Boris brands customs partnership proposals 'crazy'

Boris Johnson described proposals for a customs partnership after Brexit as 'crazy'. Picture by Dominic Lipinski/PA Wire
Boris Johnson described proposals for a customs partnership after Brexit as 'crazy'. Picture by Dominic Lipinski/PA Wire Boris Johnson described proposals for a customs partnership after Brexit as 'crazy'. Picture by Dominic Lipinski/PA Wire

DOWNING Street has insisted that Theresa May continues to have full confidence in Boris Johnson despite the foreign secretary attacking proposals for a customs partnership after Brexit as "crazy".

Mrs May is understood to favour the arrangement, under which the UK would collect customs tariffs on behalf of the EU, as a means of breaking the deadlock in talks on the future of the Irish border.

But she failed to win over senior colleagues at a meeting of her Brexit "war cabinet" last week, forcing her to ask officials to rethink the plan, along with a second "maximum facilitation" option using new technology to reduce friction at the border.

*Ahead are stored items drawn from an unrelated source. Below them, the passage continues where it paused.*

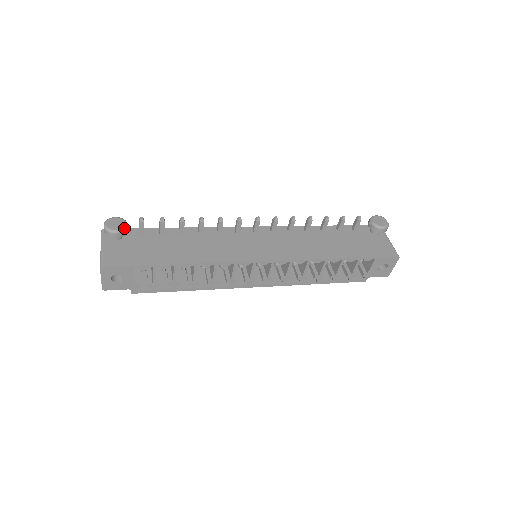
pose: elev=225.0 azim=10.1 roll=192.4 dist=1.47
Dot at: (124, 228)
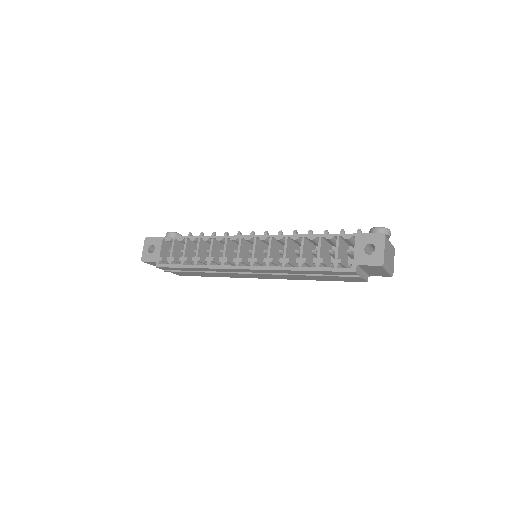
Dot at: (176, 232)
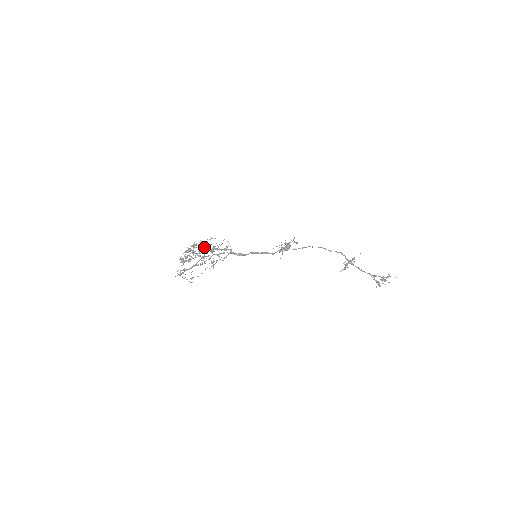
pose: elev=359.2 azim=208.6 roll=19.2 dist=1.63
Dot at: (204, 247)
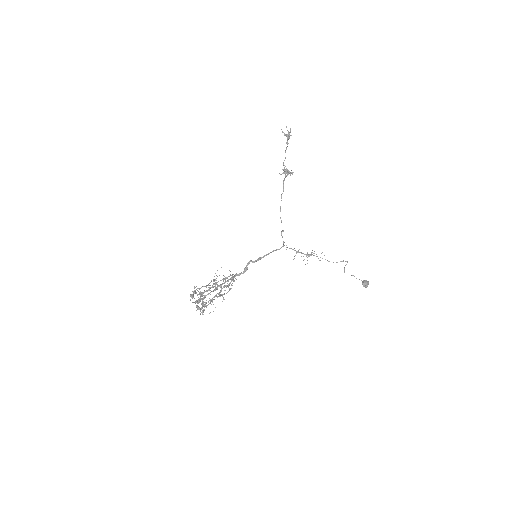
Dot at: occluded
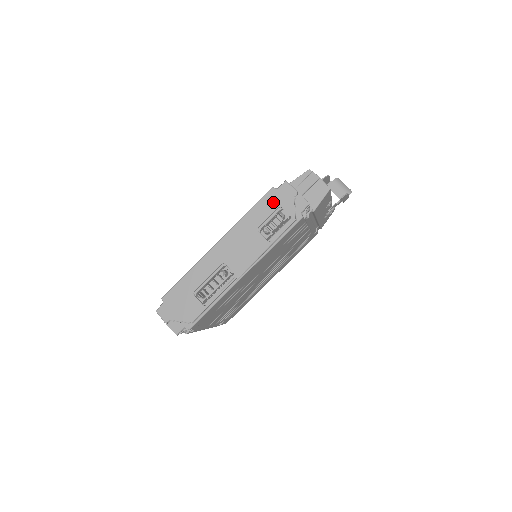
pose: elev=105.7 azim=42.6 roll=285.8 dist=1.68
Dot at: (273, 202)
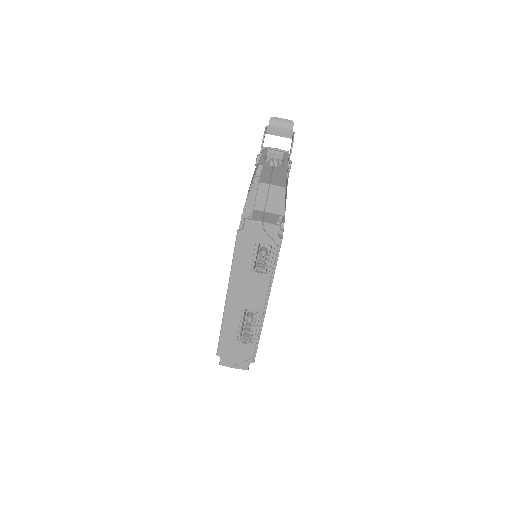
Dot at: (248, 243)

In what was seen as a very public challenge to the prime minister's stance, Mr Johnson used an interview with the Daily Mail to warn that the customs partnership option would create a "whole new web of bureaucracy".

The plan would not comply with promises to take back control and would hamper Britain's ability to strike trade deals, said the foreign secretary.

"It's totally untried and would make it very, very difficult to do free trade deals," he told the Mail.

"If you have the new customs partnership, you have a crazy system whereby you end up collecting the tariffs on behalf of the EU at the UK frontier."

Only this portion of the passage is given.